- WHAT TO PRODUCE
From the first line to the last, retype the listing without any alteration.

- SUPPLIED MATERIAL
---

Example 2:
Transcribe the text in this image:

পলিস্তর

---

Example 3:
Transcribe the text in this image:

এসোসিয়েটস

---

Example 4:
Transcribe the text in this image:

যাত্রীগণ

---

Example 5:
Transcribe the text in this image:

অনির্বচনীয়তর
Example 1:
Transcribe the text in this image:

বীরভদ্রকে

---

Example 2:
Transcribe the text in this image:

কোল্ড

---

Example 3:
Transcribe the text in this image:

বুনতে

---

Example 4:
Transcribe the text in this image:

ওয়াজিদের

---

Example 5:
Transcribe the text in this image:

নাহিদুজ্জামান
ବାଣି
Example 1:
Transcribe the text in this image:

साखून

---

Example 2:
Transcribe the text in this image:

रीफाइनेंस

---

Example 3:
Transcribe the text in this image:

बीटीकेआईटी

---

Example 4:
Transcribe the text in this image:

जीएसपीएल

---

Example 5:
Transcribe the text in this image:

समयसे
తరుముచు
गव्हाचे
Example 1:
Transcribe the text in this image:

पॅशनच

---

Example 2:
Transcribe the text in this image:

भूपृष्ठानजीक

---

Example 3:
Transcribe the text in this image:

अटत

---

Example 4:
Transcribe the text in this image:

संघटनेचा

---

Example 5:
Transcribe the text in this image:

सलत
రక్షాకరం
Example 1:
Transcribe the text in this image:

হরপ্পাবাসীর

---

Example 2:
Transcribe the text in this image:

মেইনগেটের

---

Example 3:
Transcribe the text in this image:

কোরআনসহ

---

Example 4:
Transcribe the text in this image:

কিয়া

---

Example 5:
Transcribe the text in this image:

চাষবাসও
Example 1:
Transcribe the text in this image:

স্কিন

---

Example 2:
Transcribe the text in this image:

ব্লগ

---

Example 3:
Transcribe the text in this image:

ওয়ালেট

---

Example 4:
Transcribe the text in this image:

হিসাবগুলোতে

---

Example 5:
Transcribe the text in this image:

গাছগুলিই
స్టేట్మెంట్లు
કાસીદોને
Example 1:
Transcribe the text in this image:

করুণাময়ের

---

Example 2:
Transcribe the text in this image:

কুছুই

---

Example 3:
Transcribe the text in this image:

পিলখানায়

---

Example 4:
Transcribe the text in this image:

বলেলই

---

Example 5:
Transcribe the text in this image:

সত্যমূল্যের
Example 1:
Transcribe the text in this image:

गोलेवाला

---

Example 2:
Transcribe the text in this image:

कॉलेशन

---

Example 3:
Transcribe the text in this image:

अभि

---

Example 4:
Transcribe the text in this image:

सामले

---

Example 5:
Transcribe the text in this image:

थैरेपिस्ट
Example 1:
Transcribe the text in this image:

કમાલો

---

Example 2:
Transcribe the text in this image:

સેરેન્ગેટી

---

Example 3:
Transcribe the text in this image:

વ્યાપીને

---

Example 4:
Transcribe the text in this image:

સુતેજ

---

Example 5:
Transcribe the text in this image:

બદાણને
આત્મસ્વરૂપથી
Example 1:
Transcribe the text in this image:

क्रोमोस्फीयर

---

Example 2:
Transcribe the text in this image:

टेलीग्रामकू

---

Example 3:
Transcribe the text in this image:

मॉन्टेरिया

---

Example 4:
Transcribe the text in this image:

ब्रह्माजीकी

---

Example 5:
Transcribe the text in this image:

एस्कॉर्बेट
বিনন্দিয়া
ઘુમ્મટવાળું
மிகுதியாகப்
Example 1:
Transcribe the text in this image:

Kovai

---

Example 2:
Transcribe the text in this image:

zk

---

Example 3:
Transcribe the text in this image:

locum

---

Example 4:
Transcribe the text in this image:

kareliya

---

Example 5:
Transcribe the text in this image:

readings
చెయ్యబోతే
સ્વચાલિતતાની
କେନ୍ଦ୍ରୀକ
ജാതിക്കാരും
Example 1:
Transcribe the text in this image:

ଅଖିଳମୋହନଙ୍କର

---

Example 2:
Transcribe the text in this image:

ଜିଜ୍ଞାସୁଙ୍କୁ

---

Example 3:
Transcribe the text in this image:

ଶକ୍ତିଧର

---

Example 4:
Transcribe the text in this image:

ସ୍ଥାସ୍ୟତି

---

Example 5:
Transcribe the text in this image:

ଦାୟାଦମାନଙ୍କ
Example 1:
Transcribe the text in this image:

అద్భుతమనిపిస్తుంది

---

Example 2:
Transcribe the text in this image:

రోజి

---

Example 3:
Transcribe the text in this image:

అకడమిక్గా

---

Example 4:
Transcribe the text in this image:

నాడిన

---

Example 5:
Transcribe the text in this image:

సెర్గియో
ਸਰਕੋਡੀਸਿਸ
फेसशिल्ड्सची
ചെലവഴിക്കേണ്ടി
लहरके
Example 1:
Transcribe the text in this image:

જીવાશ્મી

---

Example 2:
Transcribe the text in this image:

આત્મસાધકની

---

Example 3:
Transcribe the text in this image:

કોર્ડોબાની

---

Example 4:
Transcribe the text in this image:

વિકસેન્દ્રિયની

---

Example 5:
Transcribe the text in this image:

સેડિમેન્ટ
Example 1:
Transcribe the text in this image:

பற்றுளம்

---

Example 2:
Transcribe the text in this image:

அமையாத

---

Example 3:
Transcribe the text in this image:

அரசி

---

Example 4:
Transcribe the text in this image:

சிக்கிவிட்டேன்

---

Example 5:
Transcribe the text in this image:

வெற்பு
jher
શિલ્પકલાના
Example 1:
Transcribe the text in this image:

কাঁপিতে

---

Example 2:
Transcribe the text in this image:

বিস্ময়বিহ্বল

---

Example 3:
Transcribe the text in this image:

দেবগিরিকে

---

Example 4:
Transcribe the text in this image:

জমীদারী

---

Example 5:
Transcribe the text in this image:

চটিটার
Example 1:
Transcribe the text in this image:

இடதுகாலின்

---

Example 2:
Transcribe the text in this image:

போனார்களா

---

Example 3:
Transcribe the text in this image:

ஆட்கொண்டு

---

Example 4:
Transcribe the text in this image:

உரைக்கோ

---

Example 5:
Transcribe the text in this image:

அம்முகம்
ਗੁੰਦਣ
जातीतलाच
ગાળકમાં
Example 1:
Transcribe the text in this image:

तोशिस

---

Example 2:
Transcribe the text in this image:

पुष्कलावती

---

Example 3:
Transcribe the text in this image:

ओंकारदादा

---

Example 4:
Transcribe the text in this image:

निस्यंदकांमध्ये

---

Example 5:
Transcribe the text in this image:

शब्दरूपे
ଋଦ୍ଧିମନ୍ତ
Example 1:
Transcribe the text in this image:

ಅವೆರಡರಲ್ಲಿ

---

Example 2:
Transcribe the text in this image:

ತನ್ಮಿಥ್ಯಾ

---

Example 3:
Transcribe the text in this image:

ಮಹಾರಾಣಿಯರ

- ANSWER AREA
---

Example 2:
Transcribe the text in this image:

পলিস্তর

---

Example 3:
Transcribe the text in this image:

এসোসিয়েটস

---

Example 4:
Transcribe the text in this image:

যাত্রীগণ

---

Example 5:
Transcribe the text in this image:

অনির্বচনীয়তর
Example 1:
Transcribe the text in this image:

বীরভদ্রকে

---

Example 2:
Transcribe the text in this image:

কোল্ড

---

Example 3:
Transcribe the text in this image:

বুনতে

---

Example 4:
Transcribe the text in this image:

ওয়াজিদের

---

Example 5:
Transcribe the text in this image:

নাহিদুজ্জামান
ବାଣି
Example 1:
Transcribe the text in this image:

साखून

---

Example 2:
Transcribe the text in this image:

रीफाइनेंस

---

Example 3:
Transcribe the text in this image:

बीटीकेआईटी

---

Example 4:
Transcribe the text in this image:

जीएसपीएल

---

Example 5:
Transcribe the text in this image:

समयसे
తరుముచు
गव्हाचे
Example 1:
Transcribe the text in this image:

पॅशनच

---

Example 2:
Transcribe the text in this image:

भूपृष्ठानजीक

---

Example 3:
Transcribe the text in this image:

अटत

---

Example 4:
Transcribe the text in this image:

संघटनेचा

---

Example 5:
Transcribe the text in this image:

सलत
రక్షాకరం
Example 1:
Transcribe the text in this image:

হরপ্পাবাসীর

---

Example 2:
Transcribe the text in this image:

মেইনগেটের

---

Example 3:
Transcribe the text in this image:

কোরআনসহ

---

Example 4:
Transcribe the text in this image:

কিয়া

---

Example 5:
Transcribe the text in this image:

চাষবাসও
Example 1:
Transcribe the text in this image:

স্কিন

---

Example 2:
Transcribe the text in this image:

ব্লগ

---

Example 3:
Transcribe the text in this image:

ওয়ালেট

---

Example 4:
Transcribe the text in this image:

হিসাবগুলোতে

---

Example 5:
Transcribe the text in this image:

গাছগুলিই
స్టేట్మెంట్లు
કાસીદોને
Example 1:
Transcribe the text in this image:

করুণাময়ের

---

Example 2:
Transcribe the text in this image:

কুছুই

---

Example 3:
Transcribe the text in this image:

পিলখানায়

---

Example 4:
Transcribe the text in this image:

বলেলই

---

Example 5:
Transcribe the text in this image:

সত্যমূল্যের
Example 1:
Transcribe the text in this image:

गोलेवाला

---

Example 2:
Transcribe the text in this image:

कॉलेशन

---

Example 3:
Transcribe the text in this image:

अभि

---

Example 4:
Transcribe the text in this image:

सामले

---

Example 5:
Transcribe the text in this image:

थैरेपिस्ट
Example 1:
Transcribe the text in this image:

કમાલો

---

Example 2:
Transcribe the text in this image:

સેરેન્ગેટી

---

Example 3:
Transcribe the text in this image:

વ્યાપીને

---

Example 4:
Transcribe the text in this image:

સુતેજ

---

Example 5:
Transcribe the text in this image:

બદાણને
આત્મસ્વરૂપથી
Example 1:
Transcribe the text in this image:

क्रोमोस्फीयर

---

Example 2:
Transcribe the text in this image:

टेलीग्रामकू

---

Example 3:
Transcribe the text in this image:

मॉन्टेरिया

---

Example 4:
Transcribe the text in this image:

ब्रह्माजीकी

---

Example 5:
Transcribe the text in this image:

एस्कॉर्बेट
বিনন্দিয়া
ઘુમ્મટવાળું
மிகுதியாகப்
Example 1:
Transcribe the text in this image:

Kovai

---

Example 2:
Transcribe the text in this image:

zk

---

Example 3:
Transcribe the text in this image:

locum

---

Example 4:
Transcribe the text in this image:

kareliya

---

Example 5:
Transcribe the text in this image:

readings
చెయ్యబోతే
સ્વચાલિતતાની
କେନ୍ଦ୍ରୀକ
ജാതിക്കാരും
Example 1:
Transcribe the text in this image:

ଅଖିଳମୋହନଙ୍କର

---

Example 2:
Transcribe the text in this image:

ଜିଜ୍ଞାସୁଙ୍କୁ

---

Example 3:
Transcribe the text in this image:

ଶକ୍ତିଧର

---

Example 4:
Transcribe the text in this image:

ସ୍ଥାସ୍ୟତି

---

Example 5:
Transcribe the text in this image:

ଦାୟାଦମାନଙ୍କ
Example 1:
Transcribe the text in this image:

అద్భుతమనిపిస్తుంది

---

Example 2:
Transcribe the text in this image:

రోజి

---

Example 3:
Transcribe the text in this image:

అకడమిక్గా

---

Example 4:
Transcribe the text in this image:

నాడిన

---

Example 5:
Transcribe the text in this image:

సెర్గియో
ਸਰਕੋਡੀਸਿਸ
फेसशिल्ड्सची
ചെലവഴിക്കേണ്ടി
लहरके
Example 1:
Transcribe the text in this image:

જીવાશ્મી

---

Example 2:
Transcribe the text in this image:

આત્મસાધકની

---

Example 3:
Transcribe the text in this image:

કોર્ડોબાની

---

Example 4:
Transcribe the text in this image:

વિકસેન્દ્રિયની

---

Example 5:
Transcribe the text in this image:

સેડિમેન્ટ
Example 1:
Transcribe the text in this image:

பற்றுளம்

---

Example 2:
Transcribe the text in this image:

அமையாத

---

Example 3:
Transcribe the text in this image:

அரசி

---

Example 4:
Transcribe the text in this image:

சிக்கிவிட்டேன்

---

Example 5:
Transcribe the text in this image:

வெற்பு
jher
શિલ્પકલાના
Example 1:
Transcribe the text in this image:

কাঁপিতে

---

Example 2:
Transcribe the text in this image:

বিস্ময়বিহ্বল

---

Example 3:
Transcribe the text in this image:

দেবগিরিকে

---

Example 4:
Transcribe the text in this image:

জমীদারী

---

Example 5:
Transcribe the text in this image:

চটিটার
Example 1:
Transcribe the text in this image:

இடதுகாலின்

---

Example 2:
Transcribe the text in this image:

போனார்களா

---

Example 3:
Transcribe the text in this image:

ஆட்கொண்டு

---

Example 4:
Transcribe the text in this image:

உரைக்கோ

---

Example 5:
Transcribe the text in this image:

அம்முகம்
ਗੁੰਦਣ
जातीतलाच
ગાળકમાં
Example 1:
Transcribe the text in this image:

तोशिस

---

Example 2:
Transcribe the text in this image:

पुष्कलावती

---

Example 3:
Transcribe the text in this image:

ओंकारदादा

---

Example 4:
Transcribe the text in this image:

निस्यंदकांमध्ये

---

Example 5:
Transcribe the text in this image:

शब्दरूपे
ଋଦ୍ଧିମନ୍ତ
Example 1:
Transcribe the text in this image:

ಅವೆರಡರಲ್ಲಿ

---

Example 2:
Transcribe the text in this image:

ತನ್ಮಿಥ್ಯಾ

---

Example 3:
Transcribe the text in this image:

ಮಹಾರಾಣಿಯರ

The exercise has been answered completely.